Last seen clambering over the MDF wheelchair ramps of Laurent Pelly’s Royal Opera House production of Jules Massenet’s opéra comique, Manon the minx, the ‘sphinx étonnant’ of Abbé Prévost’s 1731 novel Histoire du Chevalier des Grieux et de Manon Lescaut, reappears in two guises as part of Welsh National Opera’s Fallen Women season; as the heroine of Puccini’s Manon Lescaut and the antiheroine of Hans Werner Henze’s Boulevard Solitude, both directed by Mariusz Trelinski.

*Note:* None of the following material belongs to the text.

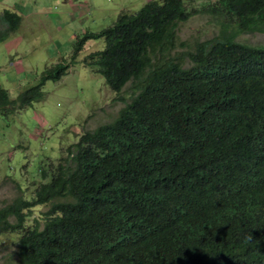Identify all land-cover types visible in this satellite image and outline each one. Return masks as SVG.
<instances>
[{"label":"trees","instance_id":"1","mask_svg":"<svg viewBox=\"0 0 264 264\" xmlns=\"http://www.w3.org/2000/svg\"><path fill=\"white\" fill-rule=\"evenodd\" d=\"M204 6L232 33L180 53L178 22L196 9L148 0L75 37L71 62L15 98L0 86L6 117L39 101L87 39L103 38L83 62L113 92L134 87L29 193L12 182L19 193L0 202V234L17 238L0 249L3 264H264V45L235 38L264 31V0ZM15 10L0 11V41L20 22Z\"/></svg>","mask_w":264,"mask_h":264},{"label":"rangeland","instance_id":"2","mask_svg":"<svg viewBox=\"0 0 264 264\" xmlns=\"http://www.w3.org/2000/svg\"><path fill=\"white\" fill-rule=\"evenodd\" d=\"M147 1L0 0V11L14 8L20 15L15 31L0 41V86L15 98L24 88L35 85L44 70L62 61L71 62L77 35L100 30L115 21L118 13L136 12ZM208 1L213 0H184L188 9L196 10L178 22V52L191 51L197 41L223 31L232 33V25L225 24L219 12L208 6L198 10ZM235 38L264 45V31L242 30ZM103 47V38L85 41L67 72L44 82L39 101L0 116V202L19 193L13 181L22 191L30 187L25 194L29 193L37 186L40 171L55 163L63 148L77 142L82 132L112 120L122 107L121 97L129 99L134 94L132 83L119 93L113 92L103 77L83 62L85 56ZM8 234H0V249L16 240L17 235Z\"/></svg>","mask_w":264,"mask_h":264},{"label":"clouds","instance_id":"3","mask_svg":"<svg viewBox=\"0 0 264 264\" xmlns=\"http://www.w3.org/2000/svg\"><path fill=\"white\" fill-rule=\"evenodd\" d=\"M77 36H78V35H77ZM77 36H76V37H77ZM87 40H89V39H87ZM87 40H86V41H87ZM95 51H96V50H95ZM75 57H76V56H75ZM47 208H48V207H45V210H46ZM0 254H1V255H0V264H3V263H4V258H5V257H2V252H1V250H0ZM13 262H16V261H13ZM13 262H10V263H8V264H12Z\"/></svg>","mask_w":264,"mask_h":264},{"label":"crops","instance_id":"4","mask_svg":"<svg viewBox=\"0 0 264 264\" xmlns=\"http://www.w3.org/2000/svg\"><path fill=\"white\" fill-rule=\"evenodd\" d=\"M17 11H19V10L17 9Z\"/></svg>","mask_w":264,"mask_h":264}]
</instances>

The connection between her story and La traviata, the third opera in WNO’s season, is deeper than a coincidence of job descriptions. In La dame aux camélias, the source for Verdi’s opera, Marguerite’s lover, Armand, buys a copy of Prévost’s novel at the auction of the dead courtesan’s effects. Marguerite/Violetta is a martyr to both kinds of consumption: the frenzied spending spree of a rapidly expanding Paris and a heavily romanticised disease. Compared with Manon, the wild child whose head is turned simultaneously by a handsome seminarian and a glimpse of the high life afforded by low morals, she is also a saint.
In Massenet’s bel époque bonbon, Manon’s reckless greed is diluted with girlish sentimentality.